Top of Data records
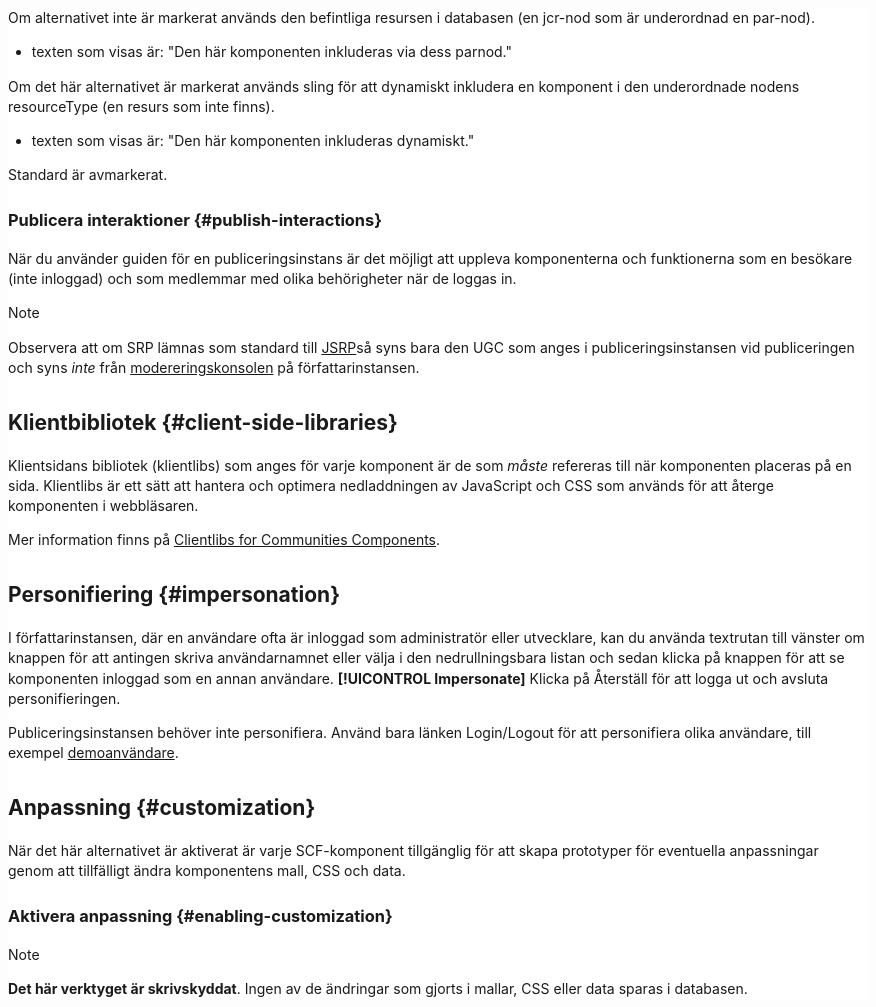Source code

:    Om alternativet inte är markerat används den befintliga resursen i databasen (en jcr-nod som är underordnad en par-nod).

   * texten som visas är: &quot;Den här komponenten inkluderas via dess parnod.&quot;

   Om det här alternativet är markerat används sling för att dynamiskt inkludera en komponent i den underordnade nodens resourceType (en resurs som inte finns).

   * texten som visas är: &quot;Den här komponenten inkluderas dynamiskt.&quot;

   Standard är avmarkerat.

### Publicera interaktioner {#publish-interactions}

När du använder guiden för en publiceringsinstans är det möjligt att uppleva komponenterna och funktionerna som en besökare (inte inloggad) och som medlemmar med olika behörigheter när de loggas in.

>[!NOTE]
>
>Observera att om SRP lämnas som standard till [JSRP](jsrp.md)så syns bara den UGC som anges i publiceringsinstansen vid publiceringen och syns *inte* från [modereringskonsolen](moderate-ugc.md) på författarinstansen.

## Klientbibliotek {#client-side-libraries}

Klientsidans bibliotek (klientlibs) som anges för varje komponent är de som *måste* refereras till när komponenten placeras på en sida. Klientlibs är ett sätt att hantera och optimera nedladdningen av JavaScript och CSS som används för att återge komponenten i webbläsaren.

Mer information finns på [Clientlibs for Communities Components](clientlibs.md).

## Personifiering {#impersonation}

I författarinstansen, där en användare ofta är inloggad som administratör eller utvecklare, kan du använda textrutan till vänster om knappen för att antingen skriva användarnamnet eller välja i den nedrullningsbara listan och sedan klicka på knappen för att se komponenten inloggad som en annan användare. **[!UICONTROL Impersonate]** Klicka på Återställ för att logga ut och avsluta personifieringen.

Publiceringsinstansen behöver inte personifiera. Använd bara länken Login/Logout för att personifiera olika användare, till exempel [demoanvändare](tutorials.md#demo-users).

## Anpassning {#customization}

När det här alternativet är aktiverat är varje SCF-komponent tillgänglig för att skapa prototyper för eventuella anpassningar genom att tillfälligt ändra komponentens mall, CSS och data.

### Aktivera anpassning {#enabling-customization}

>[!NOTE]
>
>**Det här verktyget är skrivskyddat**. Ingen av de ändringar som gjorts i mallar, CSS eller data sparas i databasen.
Bottom of Data records
Among the lines of the data, some may include "dynamiskt" as a word or string; report how many, and nothing else.

Response below — 2